Store the Redpanda Data Directory in hostPath Volumes

You can configure Redpanda to use Kubernetes hostPath volumes to store the Redpanda data directory. A hostPath volume mounts a file or directory from the host node’s file system into your Pod.

Use hostPath volumes only for development environments. If the Pod is deleted and recreated, it might be scheduled on another worker node and lose access to the data.

Prerequisites

You must have the following:

  • Kubernetes cluster: Ensure you have a running Kubernetes cluster, either locally, such as with minikube or kind, or remotely.

  • Kubectl: Ensure you have the kubectl command-line tool installed and configured to communicate with your cluster.

  • Dedicated directory: Ensure you have a dedicated directory on the host worker node to prevent potential conflicts with other applications or system processes.

  • File system: Ensure that the chosen directory is on an ext4 or XFS file system.

Configure Redpanda to use hostPath volumes

Both the Redpanda Helm chart and the Redpanda custom resource provide an interface for configuring hostPath volumes.

To store Redpanda data in hostPath volumes:

  • Helm + Operator

  • Helm

redpanda-cluster.yaml
apiVersion: cluster.redpanda.com/v1alpha2
kind: Redpanda
metadata:
name: redpanda
spec:
chartRef: {}
clusterSpec:
  storage:
    hostPath: "<absolute-path>"
    persistentVolume:
      enabled: false
  initContainers:
    setDataDirOwnership:
      enabled: true
kubectl apply -f redpanda-cluster.yaml --namespace <namespace>
  • --values

  • --set

hostpath.yaml
storage:
hostPath: "<absolute-path>"
persistentVolume:
  enabled: false
initContainers:
  setDataDirOwnership:
    enabled: true
helm upgrade --install redpanda redpanda/redpanda --namespace <namespace> --create-namespace \
--values hostpath.yaml --reuse-values
helm upgrade --install redpanda redpanda/redpanda --namespace <namespace> --create-namespace \
  --set storage.hostPath=<absolute-path> \
  --set storage.persistentVolume.enabled=false \
  --set statefulset.initContainers.setDataDirOwnership.enabled=true
  • storage.hostPath: Absolute path on the host to store the Redpanda data directory.

  • storage.persistentVolume.enabled: Determine if a PersistentVolumeClaim (PVC) should be created for the Redpanda data directory. When set to false, a PVC is not created.

  • statefulset.initContainers.setDataDirOwnership.enabled: Enable the init container to set write permissions on the data directories.

    Pods that run Redpanda brokers must have read/write access to their data directories. The initContainer is responsible for setting write permissions on the data directories. By default, statefulset.initContainers.setDataDirOwnership is disabled because most storage drivers call SetVolumeOwnership to give Redpanda permissions to the root of the storage mount.
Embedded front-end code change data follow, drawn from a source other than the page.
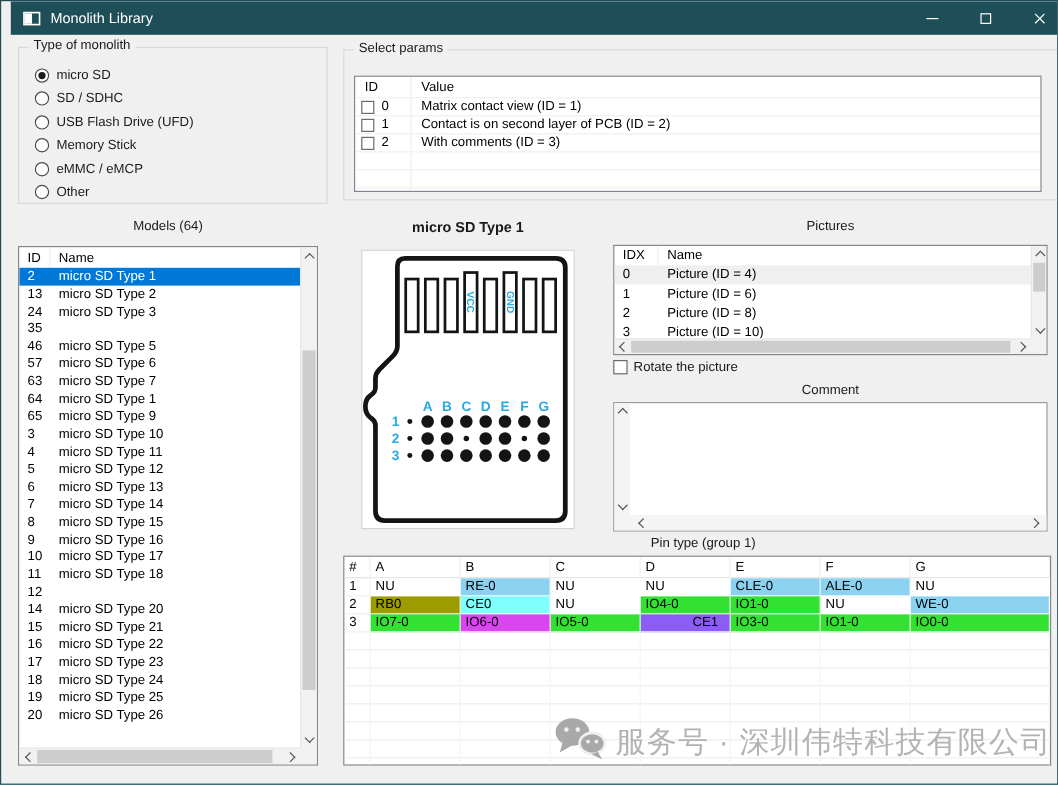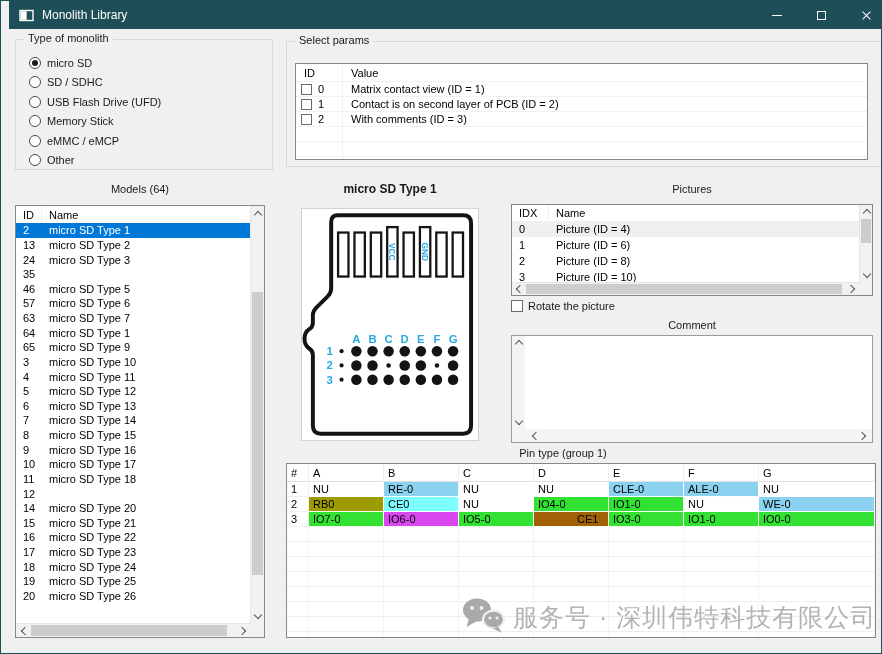--- a/index.html
+++ b/index.html
@@ -69,21 +69,21 @@
   .chev.up{transform:rotate(225deg);margin-top:3px;}
   .chev.down{transform:rotate(45deg);margin-bottom:3px;}
   .chev.lft{transform:rotate(135deg);margin-left:3px;}
   .chev.rgt{transform:rotate(-45deg);margin-right:3px;}
   
   .section-label{position:absolute;font-size:11px;color:#1a1a1a;text-align:center;}
   .models-label{left:14px;top:182px;width:250px;}
   .preview-title{left:300px;top:181px;width:178px;font-weight:bold;font-size:12px;}
   .pictures-label{left:510px;top:182px;width:362px;}
   .comment-label{left:510px;top:318px;width:362px;}
-  .pin-label{left:267px;top:446px;width:590px;}
+  .pin-label{left:290px;top:446px;width:590px;}
   
   .card-box{position:absolute;left:300px;top:207px;width:178px;height:233px;background:#fff;border:1px solid #d2d2d2;}
   
   .comment-box{position:absolute;left:510px;top:334px;width:362px;height:108px;background:#fff;border:1px solid #9a9a9a;}
   .cb-vstrip{position:absolute;left:0;top:0;bottom:13px;width:13px;background:#f4f4f4;}
   .cb-hstrip{position:absolute;left:0;right:0;bottom:0;height:13px;background:#f4f4f4;display:flex;align-items:center;justify-content:space-between;padding:0 4px 0 18px;}
   .cb-vstrip .sb-btn{width:13px;height:13px;}
   
   .rotate-row{position:absolute;left:510px;top:299px;display:flex;align-items:center;gap:5px;cursor:pointer;}
   
@@ -482,21 +482,21 @@
           <span class="pc data" style="background: rgb(50, 225, 50);">IO4-0</span>
           <span class="pc data" style="background: rgb(50, 225, 50);">IO1-0</span>
           <span class="pc data" style="background: rgb(255, 255, 255);">NU</span>
           <span class="pc data cg" style="background: rgb(138, 210, 240);">WE-0</span>
         </div>
         <div class="pinrow">
           <span class="pc c0">3</span>
           <span class="pc data" style="background: rgb(50, 225, 50);">IO7-0</span>
           <span class="pc data" style="background: #d946ef;">IO6-0</span>
           <span class="pc data" style="background: rgb(50, 225, 50);">IO5-0</span>
-          <span class="pc data" style="background: #a16207; padding-left: 43px;">CE1</span>
+          <span class="pc data" style="background: #8b5cf6; padding-left: 43px;">CE1</span>
           <span class="pc data" style="background: rgb(50, 225, 50);">IO3-0</span>
           <span class="pc data" style="background: rgb(50, 225, 50);">IO1-0</span>
           <span class="pc data cg" style="background: rgb(50, 225, 50);">IO0-0</span>
         </div>
         <div class="pinrow emptyrow">
           <span class="pc c0"></span>
           <span class="pc"></span>
           <span class="pc"></span>
           <span class="pc"></span>
           <span class="pc"></span>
However, some storage drivers, such as hostPath, do not call SetVolumeOwnership. In this case, you must enable the initContainer to set the permissions.
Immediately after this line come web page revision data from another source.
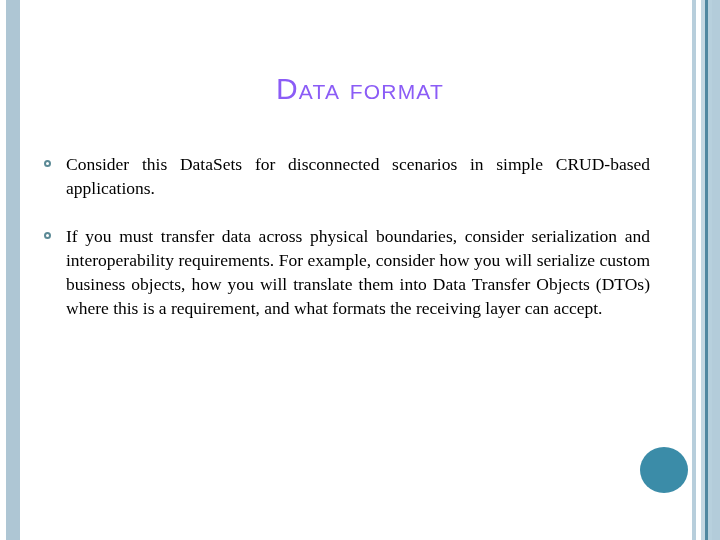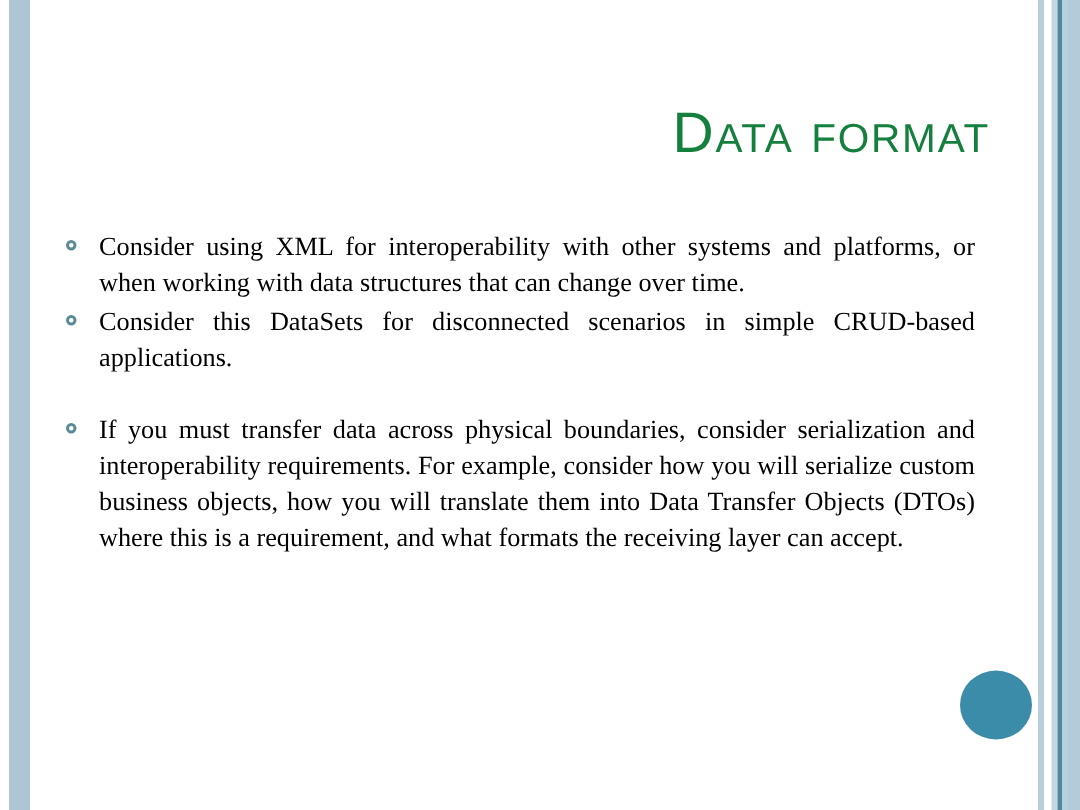--- a/index.html
+++ b/index.html
@@ -52,24 +52,24 @@
   .stripe.s5 { left: 19px; width: 3px;  background: #4f87a0; }
   .stripe.s6 { left: 22px; width: 4px;  background: #b7d0dd; }
   .stripe.s7 { left: 26px; width: 8px;  background: #b3ccda; }
 
   
   .slide-title {
     position: absolute;
     left: 60px;
     top: 72px;
     width: 600px;
-    text-align: right;
-    color: #15803d;
+    text-align: center;
+    color: #8b5cf6;
     font-family: "Liberation Sans", sans-serif;
-    font-size: 38px;
+    font-size: 30px;
     line-height: 34px;
     font-variant: small-caps;
     letter-spacing: 1.2px;
     white-space: nowrap;
   }
 
   
   .body-list {
     position: absolute;
     left: 36px;
@@ -130,24 +130,20 @@
     <div class="stripe s4"></div>
     <div class="stripe s5"></div>
     <div class="stripe s6"></div>
     <div class="stripe s7"></div>
   </div>
 
   <div class="slide-title">Data format</div>
 
   <div class="body-list">
 
-    <div class="bullet-row">
-      <span class="bullet-marker"></span>
-      <span class="bullet-text">Consider using XML for interoperability with other systems and platforms, or when working with data structures that can change over time.</span>
-    </div>
 
     <div class="bullet-row">
       <span class="bullet-marker"></span>
       <span class="bullet-text">Consider this DataSets for disconnected scenarios in simple CRUD-based applications.</span>
     </div>
 
     <div class="bullet-row">
       <span class="bullet-marker"></span>
       <span class="bullet-text">If you must transfer data across physical boundaries, consider serialization and interoperability requirements. For example, consider how you will serialize custom business objects, how you will translate them into Data Transfer Objects (DTOs) where this is a requirement, and what formats the receiving layer can accept.</span>
     </div>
    To set permissions on the data directories, the initContainer must run as root. However, be aware that an initContainer running as root can introduce the following security risks:

    • Privilege escalation: If attackers gains access to the initContainer, they can escalate privileges to gain full control over the system. For example, attackers could use the initContainer to gain unauthorized access to sensitive data, tamper with the system, or start denial-of-service attacks.
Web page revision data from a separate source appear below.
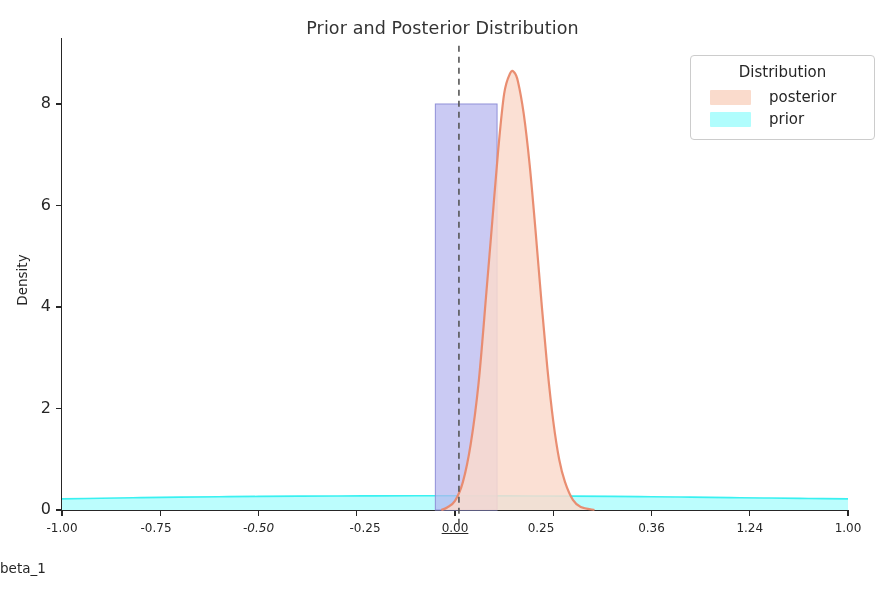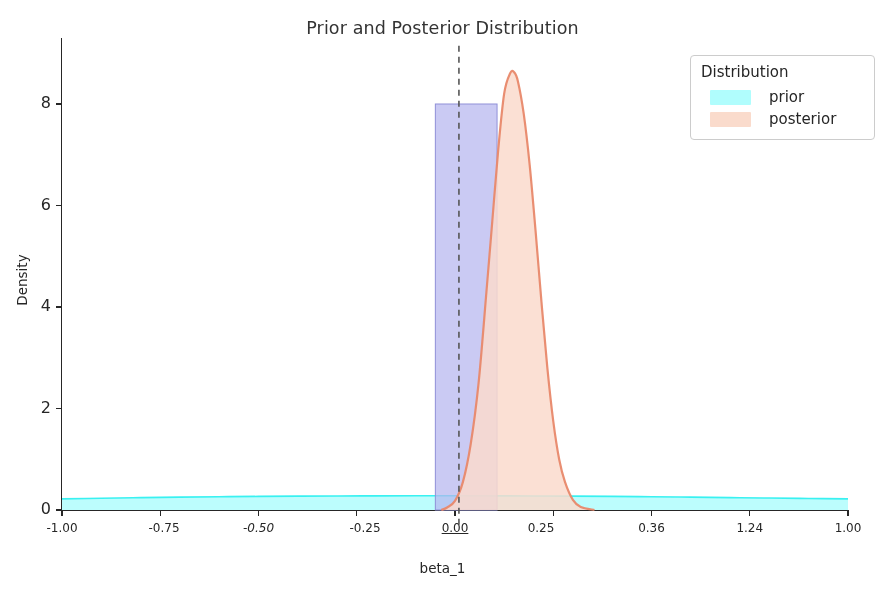--- a/index.html
+++ b/index.html
@@ -94,21 +94,20 @@
     margin-left: -45px;
     text-align: center;
     font-size: 12px;
     color: #262626;
   }
   #xaxis-label {
     position: absolute;
     left: 0;
     top: 560px;
     width: 885px;
-    text-align: center;
     font-size: 13.5px;
     color: #262626;
   }
   #yaxis-label {
     position: absolute;
     left: -18px;
     top: 272px;
     width: 80px;
     text-align: center;
     font-size: 13.5px;
@@ -124,21 +123,21 @@
     width: 185px;
     border: 1px solid #cccccc;
     border-radius: 4px;
     background: #ffffff;
     padding: 7px 10px 9px 10px;
     box-sizing: border-box;
   }
   #legend-title {
     font-size: 15px;
     color: #262626;
-    text-align: left;
+    text-align: center;
     margin-bottom: 5px;
   }
   .legend-row {
     display: flex;
     align-items: center;
     height: 22px;
   }
   .legend-swatch {
     width: 41px;
     height: 15px;
@@ -174,21 +173,21 @@
       <div class="ytick-label" style="top: 296px;">4</div>
       <div class="ytick-mark" style="top: 204.85px;"></div>
       <div class="ytick-label" style="top: 194.5px;">6</div>
       <div class="ytick-mark" style="top: 103.35px;"></div>
       <div class="ytick-label" style="top: 93px;">8</div>
     </div>
   <div id="xtick-container">
       <div class="xtick-mark" style="left: 61.35px;"></div>
       <div class="xtick-label" style="left: 62px;">-1.00</div>
       <div class="xtick-mark" style="left: 159.6px;"></div>
-      <div class="xtick-label" style="left: 164px;">-0.75</div>
+      <div class="xtick-label" style="left: 156px;">-0.75</div>
       <div class="xtick-mark" style="left: 257.85px;"></div>
       <div class="xtick-label" style="left: 258.5px; font-style: italic;">-0.50</div>
       <div class="xtick-mark" style="left: 356.1px;"></div>
       <div class="xtick-label" style="left: 365px;">-0.25</div>
       <div class="xtick-mark" style="left: 454.35px;"></div>
       <div class="xtick-label" style="left: 455px; text-decoration: underline;">0.00</div>
       <div class="xtick-mark" style="left: 552.6px;"></div>
       <div class="xtick-label" style="left: 541px;">0.25</div>
       <div class="xtick-mark" style="left: 650.85px;"></div>
       <div class="xtick-label" style="left: 651.5px;">0.36</div>
@@ -211,22 +210,22 @@
         <path id="posterior-path" d="M 379.25 472.00 C 380.23 471.58, 382.85 470.98, 385.14 469.46 C 387.43 467.94, 390.38 467.09, 393.00 462.87 C 395.62 458.64, 398.24 453.56, 400.86 444.09 C 403.48 434.61, 406.10 422.52, 408.72 406.02 C 411.34 389.53, 413.96 370.50, 416.58 345.13 C 419.20 319.75, 422.15 280.84, 424.44 253.78 C 426.73 226.71, 428.37 206.41, 430.33 182.72 C 432.30 159.04, 434.26 132.82, 436.23 111.68 C 438.20 90.53, 440.16 68.54, 442.13 55.85 C 444.09 43.16, 446.38 39.19, 448.02 35.55 C 449.66 31.91, 450.64 32.76, 451.95 34.03 C 453.26 35.30, 454.24 36.14, 455.88 43.16 C 457.52 50.18, 459.81 62.19, 461.78 76.15 C 463.74 90.11, 465.70 107.45, 467.67 126.90 C 469.63 146.35, 471.60 170.04, 473.57 192.88 C 475.53 215.71, 477.50 241.09, 479.46 263.93 C 481.42 286.76, 483.39 310.02, 485.35 329.90 C 487.32 349.78, 489.28 367.96, 491.25 383.19 C 493.22 398.41, 495.18 411.10, 497.15 421.25 C 499.11 431.40, 500.75 437.32, 503.04 444.09 C 505.33 450.85, 508.28 457.71, 510.90 461.85 C 513.52 465.99, 515.16 467.26, 518.76 468.95 C 522.36 470.65, 530.22 471.49, 532.51 472.00 L 532.51 472.00 L 379.25 472.00 Z" fill="#fadbcc" fill-opacity="0.85"></path>
         <path id="posterior-line" fill="none" d="M 379.25 472.00 C 380.23 471.58, 382.85 470.98, 385.14 469.46 C 387.43 467.94, 390.38 467.09, 393.00 462.87 C 395.62 458.64, 398.24 453.56, 400.86 444.09 C 403.48 434.61, 406.10 422.52, 408.72 406.02 C 411.34 389.53, 413.96 370.50, 416.58 345.13 C 419.20 319.75, 422.15 280.84, 424.44 253.78 C 426.73 226.71, 428.37 206.41, 430.33 182.72 C 432.30 159.04, 434.26 132.82, 436.23 111.68 C 438.20 90.53, 440.16 68.54, 442.13 55.85 C 444.09 43.16, 446.38 39.19, 448.02 35.55 C 449.66 31.91, 450.64 32.76, 451.95 34.03 C 453.26 35.30, 454.24 36.14, 455.88 43.16 C 457.52 50.18, 459.81 62.19, 461.78 76.15 C 463.74 90.11, 465.70 107.45, 467.67 126.90 C 469.63 146.35, 471.60 170.04, 473.57 192.88 C 475.53 215.71, 477.50 241.09, 479.46 263.93 C 481.42 286.76, 483.39 310.02, 485.35 329.90 C 487.32 349.78, 489.28 367.96, 491.25 383.19 C 493.22 398.41, 495.18 411.10, 497.15 421.25 C 499.11 431.40, 500.75 437.32, 503.04 444.09 C 505.33 450.85, 508.28 457.71, 510.90 461.85 C 513.52 465.99, 515.16 467.26, 518.76 468.95 C 522.36 470.65, 530.22 471.49, 532.51 472.00" stroke="#e8886a" stroke-width="2.2" stroke-linejoin="round" stroke-opacity="0.95"></path>
       </g>
       <line id="ref-line" x1="396.93" x2="396.93" y1="7.637499999999989" y2="488.7475" stroke="#555555" stroke-width="1.6" stroke-dasharray="6,5"></line>
     </svg>
   </div>
 
   <div id="legend">
     <div id="legend-title">Distribution</div>
     <div class="legend-row">
+      <span class="legend-swatch" id="sw1" style="background: rgb(250, 219, 204);"></span>
+      <span class="legend-label">posterior</span>
+    </div>
+    <div class="legend-row">
       <span class="legend-swatch" id="sw0" style="background: rgb(176, 253, 253);"></span>
       <span class="legend-label">prior</span>
     </div>
-    <div class="legend-row">
-      <span class="legend-swatch" id="sw1" style="background: rgb(250, 219, 204);"></span>
-      <span class="legend-label">posterior</span>
-    </div>
   </div>
 
 </div>
 
 </body></html>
    • Container breakouts: If the container is misconfigured or the container runtime has a vulnerability, attackers could escape from the initContainer and access the host operating system.

    • Image tampering: If attackers gain access to the container image of the initContainer, they could add malicious code or backdoors to it. Image tampering could compromise the security of the entire cluster.

Next steps

Monitor disk usage to detect issues early, optimize performance, and plan capacity.